Os hostels e youth hostels, tal como os conhecemos, são raros como os parques de campismo. Noutros lugares turísticos, as melhores soluções de estadia são frequentemente as posadas, que existem em grande quantidade e normalmente com vagas, com excepção para os fins de semana prolongados em redor de feriados importantes. Algumas posadas têm estilos próprios, por vezes, adequados aos lugares ou edifícios em que surgem, outras são meros caixotes de cimento. As posadas de nível inferior podem ter condições de higiene e conforto lastimáveis. Escolha o lugar em que vai ficar com atenção e tenha também em conta que abundam, na Venezuela, os bordéis, e os motéis sexuais que alugam quartos à hora mas podem não se escusar a alugar por uma ou mais noites a turistas que os visitem por engano.

Os preços das posadas variam em grande ordem, dos 7€ a 10€ por quarto duplo para as mais espartanas e incaracterísticas a 80€ a 90€ por noite em posadas históricas requintadas.

ALIMENTAÇÃO

Os restaurantes abundam, na Venezuela. Servem uma variedade de pratos e petisco que testemunham bem da riqueza étnica do país, que ao longo do tempo foi acolhendo imigrantes de todas as partes: espanhóis, italianos, portugueses, alemães, do Médio Oriente, chineses etc.

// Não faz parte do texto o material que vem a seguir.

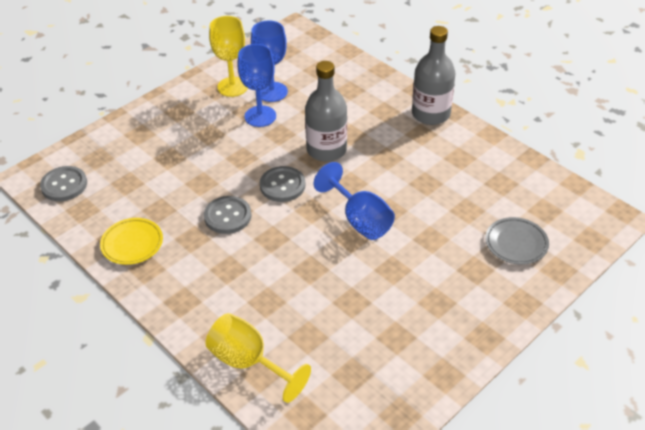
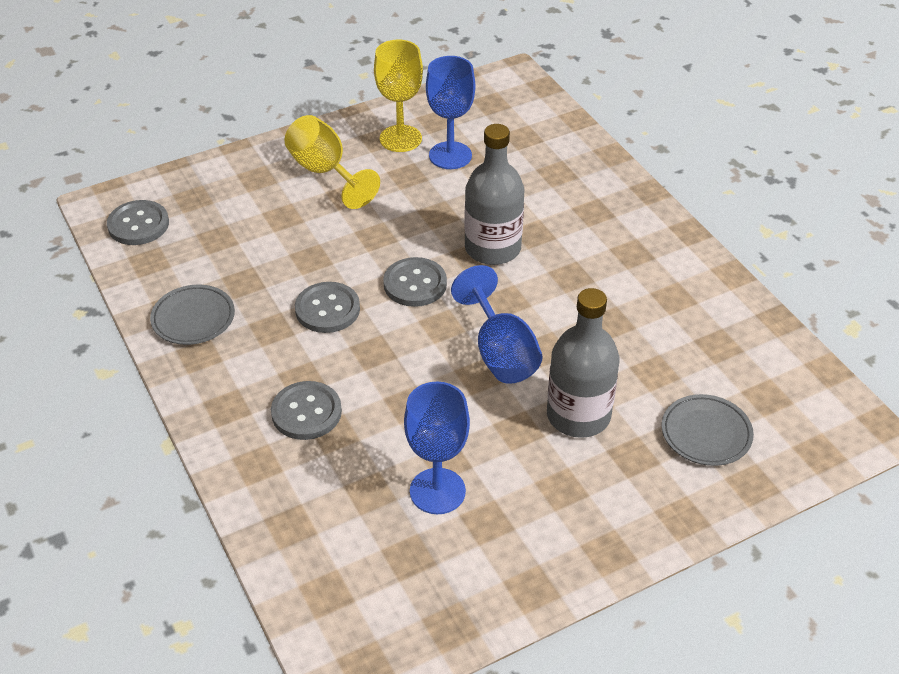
camera: 15 degrees right, 0 degrees up
(132, 244) = (193, 318): yellow plate -> grey plate
(241, 291) = (306, 412): none -> grey button
(249, 362) = (280, 507): yellow goblet -> yellow goblet (325, 172)
(260, 116) = (421, 185): blue goblet -> blue goblet (437, 491)
(431, 114) = (656, 228): grey bottle -> grey bottle (578, 415)

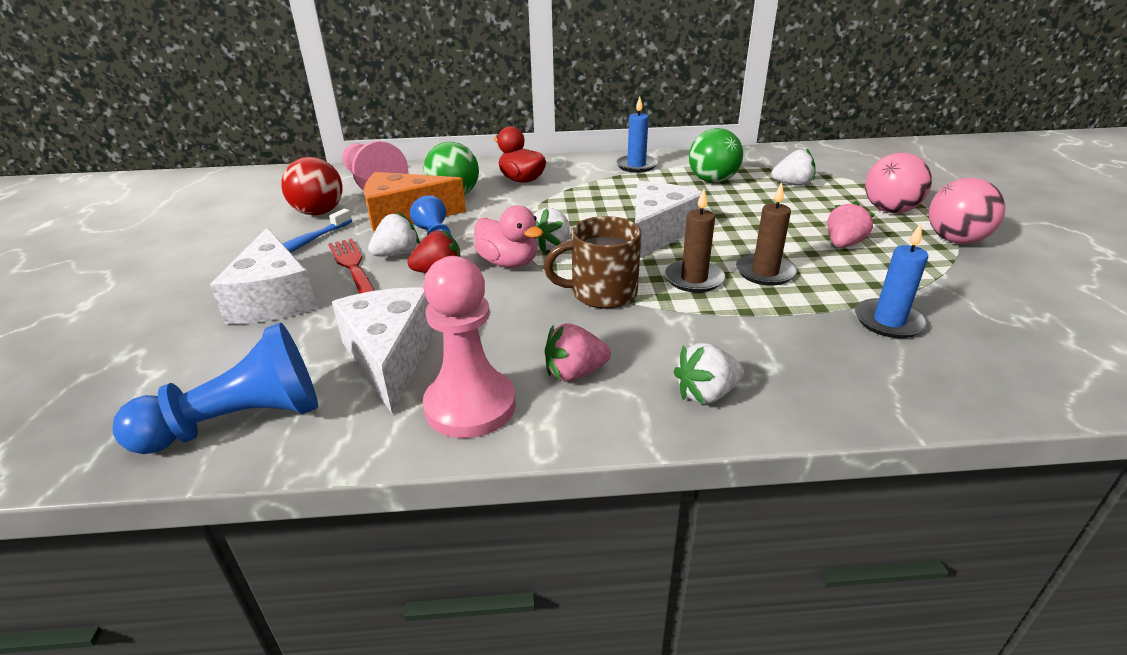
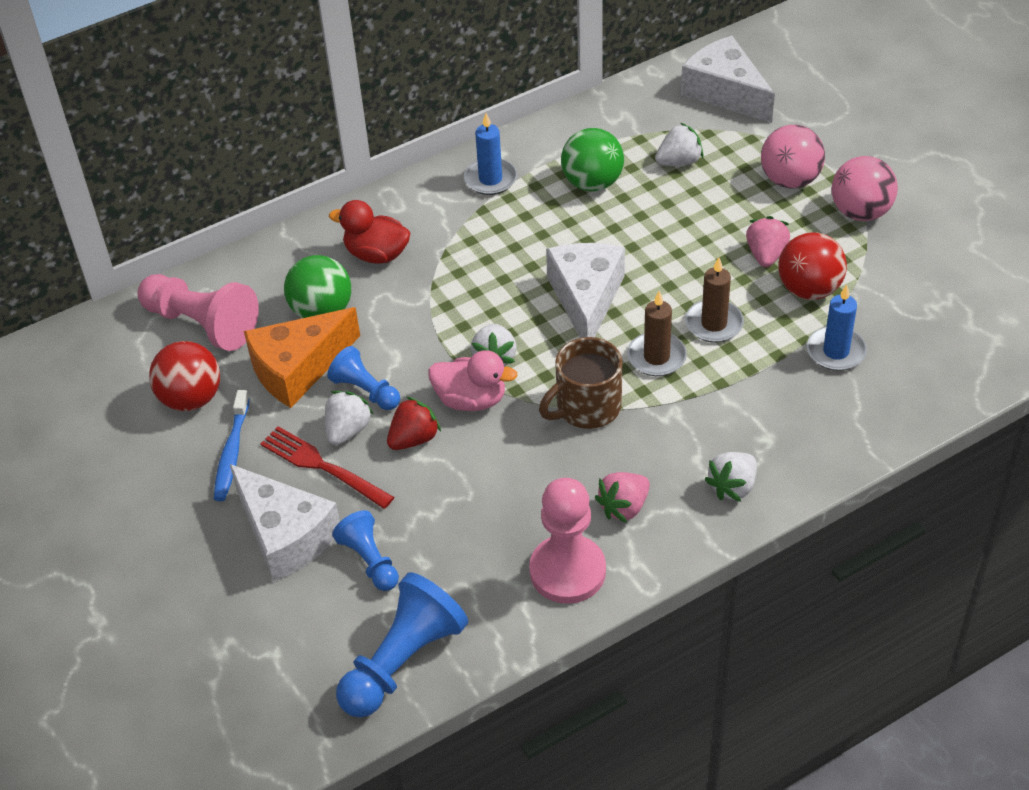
camera: 25 degrees left, 15 degrees up
(311, 336) = (370, 561): none -> blue pawn
(390, 357) = (462, 553): white cheese -> white cheese (725, 92)
(878, 274) = (809, 289): none -> red ball

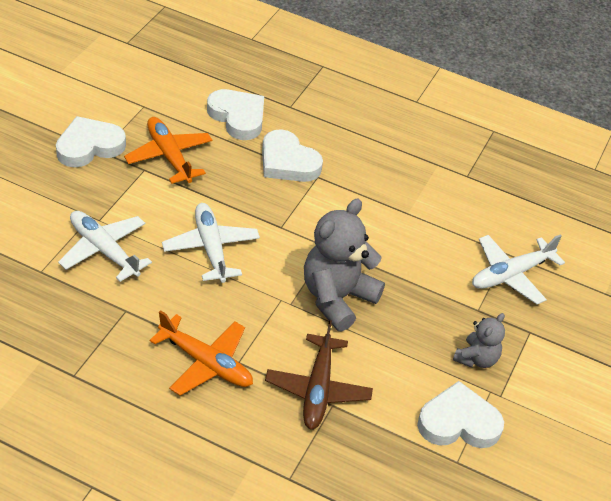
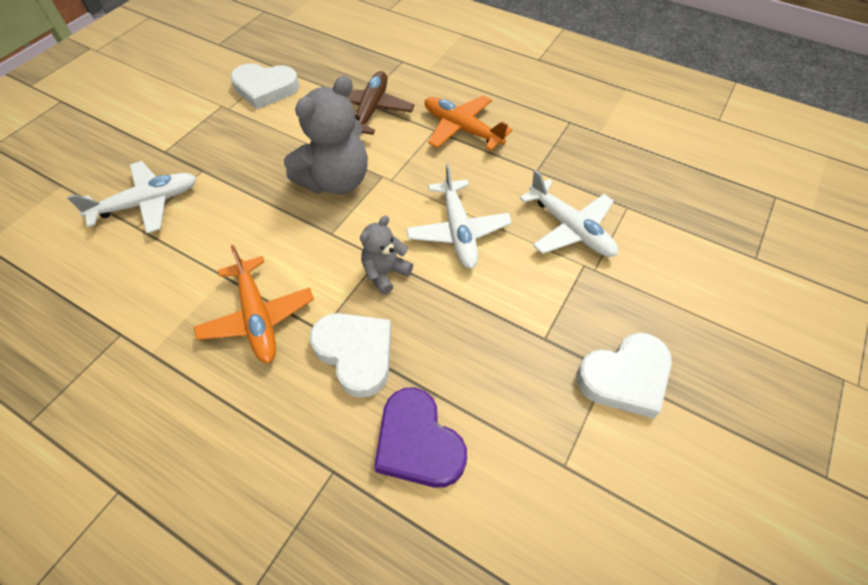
camera: 170 degrees left, 10 degrees up
(169, 156) = (514, 361): orange plane -> orange plane (257, 317)
(238, 117) = (418, 443): white heart -> purple heart
(476, 358) = (226, 130): grey teddy bear -> grey teddy bear (385, 273)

A forma menos dispendiosa de almoçar é pedir, num restaurante popular, um menu ejecutivo ou del dia, que inclui sopa e prato principal por 3€ a 5€. Como noutros lugares da América do Sul, algumas bancas de mercados têm para venda estes mesmos tipos de refeição ainda mais baratos.

Em qualquer restaurante, se pedir refeições à la carte, supostamente cozinhadas só para si, vão-lhe custar bastante mais. A Venezuela têm a sua dose de restaurantes independentes ou parte de hotéis mais sofisticados em que poderá encontrar buffets abastados mas dificilmente irá encontrar menu ejecutivo ou del dia. Nestes restaurantes, espere pagar de 20€ a 80€ por refeição completa, dependendo da reputação do lugar.

INTERNET

Nem todas as guest houses asseguram Wi-fi mas deve esperá-lo dos hotéis mais dispendiosos do país. Caso não tenha acesso gratuito onde ficou alojado, não deve ter dificuldade em achar um internet café com acesso a uma internet bastante aceitável. Muitas bibliotecas públicas e bares prestam este serviço, os bares cedem passwords a clientes.

Se pretende ter internet a toda a hora e é dono de um smartphone ou tablet desbloqueado ou de portátil e de uma pen (USB Stick), compre um cartão SIM venezuelano com minutos para chamadas e gigabytes para navegação incluídos.